Trying to find an angle in lines layed on top of a circle

[s3a]

Homework Statement

The problem is attached as TheProblem.jpg and the answer is A.

Homework Equations

Geometry rules.

The Attempt at a Solution

The triangle which has angles of 30deg and 10deg also has an angle of 180deg-30deg-10deg = 140deg and the other side of the line intersection “scissor” is also 140deg. The two equivalent angles on the other part of the line intersection “scissor” are (360deg-2*140deg)/2 = 40deg. I don't know if what I did so far is even useful nor do I know how to proceed from here.

Any help would be greatly appreciated!
Thanks in advance!

 

[Villyer]

First try and identify what arcs you need to know the measure of to find angle ACE.
What formula are you going to ultimately use?

 

[s3a]

I'm really unsure but (1) arc AE and (2) comparing an angle ratio with an arc/circumference ratio?

 

[HallsofIvy]

Have you learned "If AB and CD are lines intersecting inside a circle, then the angle between them is the average of the two arcs they make on the circle"? That is the theorem you need.

 

[s3a]

HallsofIvy, did you mean "difference" instead of "average"? Because, if you did, then I get the correct answer by doing:

angle A0E = 2 * angle ABE = 2 * 30deg = 60deg

then

angle ACE = 1/2 * (60-10) deg = 25deg

 

[Curious3141]

Homework Statement

The problem is attached as TheProblem.jpg and the answer is A.

Homework Equations

Geometry rules.

The Attempt at a Solution

The triangle which has angles of 30deg and 10deg also has an angle of 180deg-30deg-10deg = 140deg and the other side of the line intersection “scissor” is also 140deg. The two equivalent angles on the other part of the line intersection “scissor” are (360deg-2*140deg)/2 = 40deg. I don't know if what I did so far is even useful nor do I know how to proceed from here.

Any help would be greatly appreciated!
Thanks in advance!

Consider the chord BD (and the minor arc BD). What can you say about the relationship between the angles BOD and BED?
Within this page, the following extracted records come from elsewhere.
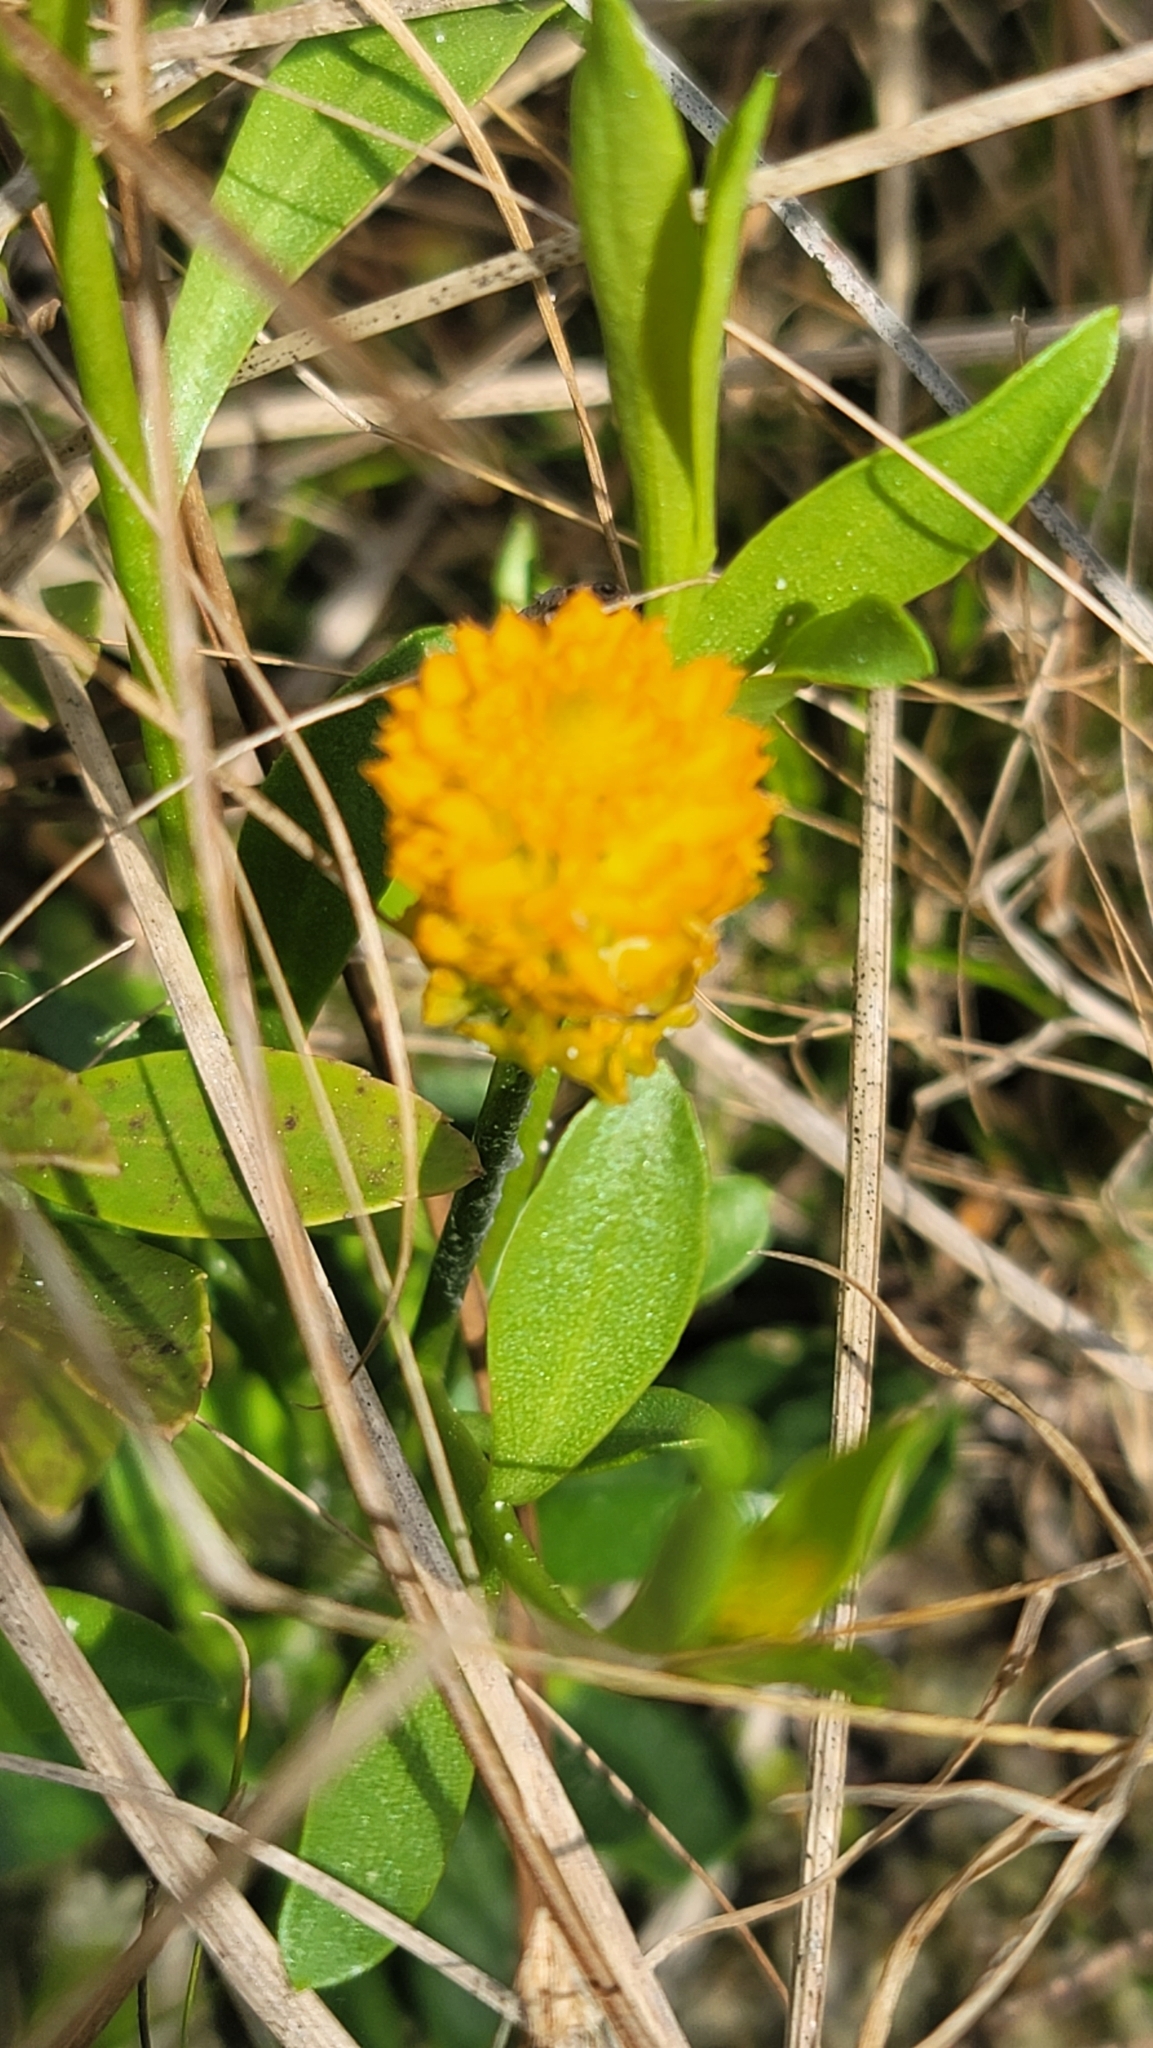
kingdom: Plantae
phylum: Tracheophyta
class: Magnoliopsida
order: Fabales
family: Polygalaceae
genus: Polygala
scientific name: Polygala lutea
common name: Orange milkwort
That should take you most of the way.

 

[HallsofIvy]

HallsofIvy, did you mean "difference" instead of "average"? Because, if you did, then I get the correct answer by doing:

angle A0E = 2 * angle ABE = 2 * 30deg = 60deg

then

angle ACE = 1/2 * (60-10) deg = 25deg

Well, the rule I was thinking of requires that when two lines intersecting a circle come from outside the circle, the arc it cuts is considered negative. The lines BA and BE intersect an arc of measure 0 (at B) and arc AE. The angle is 30 degrees so we have (AE+ 0)/2= 30 so arc AE has measure 2(30)= 60 degrees.

Arc AD is intercepted by lines BO and DO. Of course, the measure of an angle is defined by the central angle it intercepts so it has measure 10 degrees. (Of course, the other arc those two lines intercept would be 10 degrees also so "average" still works.)

That is, lines CA and CE intercept the circle in arcs AE and BD. They come to arc AE from outside the outside so we consider that arc measure negative: the measure of the angle is (-10+ 60)/2= 25 degrees.